Friday, May 06, 2005

Word, voice, face

One of the things I so enjoy about weblogs, is the soap opera quality. How the individual writing develops in a long, continuous stream, from a stranger into someone you have expectations to. A lot of those expectations are in your own mind, I know, but they are fed by something: the turn of a phrase, a described event, a slip of the fingers. One of the blogs I have read for years belongs to a brilliant writer who knows how to do just this: give us bits and pieces to maintain the suspense, just enough to make us return, not so much it gets tacky or boring.

First, he appeared to me like a character of fiction, slowly filling out. A wonderful, politically correct role, a homosexual American married to a Swede and living in Stockholm. There is a certain flash and daring to that, and framed by his brilliant writing and on the backdrop of a gallery of characters such as female priests, former models, television producers and published cooks, he became a steady read, tinged with a touch of urban envy here from way out beyond coffee-houses and theatres.

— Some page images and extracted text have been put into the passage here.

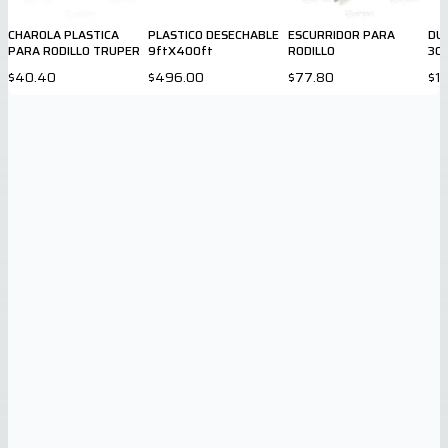
CHAROLA PLASTICA
PLASTICO DESECHABLE
ESCURRIDOR PARA
DU
PARA RODILLO TRUPER
9ftX400ft
RODILLO
30
$40.40
$496.00
$77.80
$1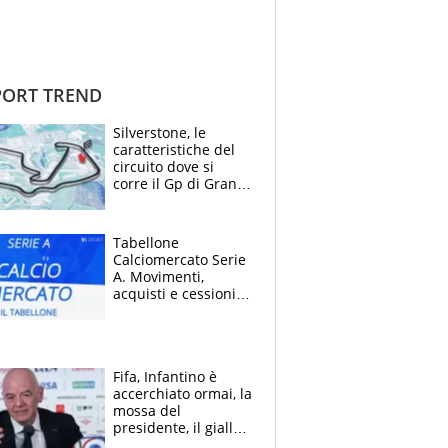
ORT TREND
Silverstone, le
caratteristiche del
circuito dove si
corre il Gp di Gran
Bretagna del
Motomondiale
Tabellone
Calciomercato Serie
A. Movimenti,
acquisti e cessioni:
estate 2026-27
Fifa, Infantino è
accerchiato ormai, la
mossa del
presidente, il giallo
dimissioni e la verità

Suddenly this fictitious character stepped out of his frame and met with another character in Denmark. And so, not even six steps apart, it was confirmed, there was a flesh world person claiming the role of Francis Strand.

Then there was a period of small email exchanges. Personal, targeted messages, always sweet, always polite, and to my delight, signed "your fan, Francis." It tickled me no end, and pushed him into focus, made the edges sharper, and made him ever more real to me: An intelligent, considerate human being behind the lighthearted tone of his blog, and one who liked what I write - even if his own writing is so much more elegant, nothing of the heavy blundering, the crooked grammar, the stilted sentences and repetitions which my language suffers from.

Suddenly, after a couple of years of this, I could hear his voice. Scary, isn't it? A voice is not print, a voice is uniquely personal and almost impossible to fake. While print can be produced by any fingers, only one throath can produce one voice. While still abstract and disembodied through the peakers, it was a production of the flesh, vocal cords and breath passing them. Intimate, the voice is - body speaking to body, breath leaving mouth to create vibrations to reach the ear. As a moment of stalking, I imagine the voice has to be a breakthrough, a defining event. Me, I am an amateur at this stalking thing, and I still thought it was special

Now you can hear him at bloggforum 2.0 in Stockholm, see him, and perhaps, if you can fight your way through the fans, touch him. Me, I can't get there, but I did find a picture.

Does this mean I am done with my Francis-watch? Nah, I will not be satisfied until somewhere in the world our paths cross, and I can shake his hand, laugh, and add it all up, all those years of reading, sharing, slowly seeing a character expand into a person. And, most likely even then, if the flesh contains the brain that writes the tiny stories I like to read and all the rest I have come to enjoy, I hardly think it will be over. When I think of this writer of that other blog, there is nothing distant or disembodied about him. His voice, words and presence online is part of my network, like and not like colleagues, neighbours, friends and family. There is a space in this web for cyberneighbours and cyberfriends.


Francis S. said...

The whole idea of experiencing people through what they write, long before actually meeting them, has become, I think, one significant thing that differentiates the here and now from a mere ten years ago.

It will be something when we finally meet, Torill! And I'm all pink and embarrassed now, reading this.

Torill said...

Oh, I bet you look good a little flushed ;)

And yes, I agree, the net has expanded the personal sphere in a manner, enough to let parts of it touch between individuals regardless of distance.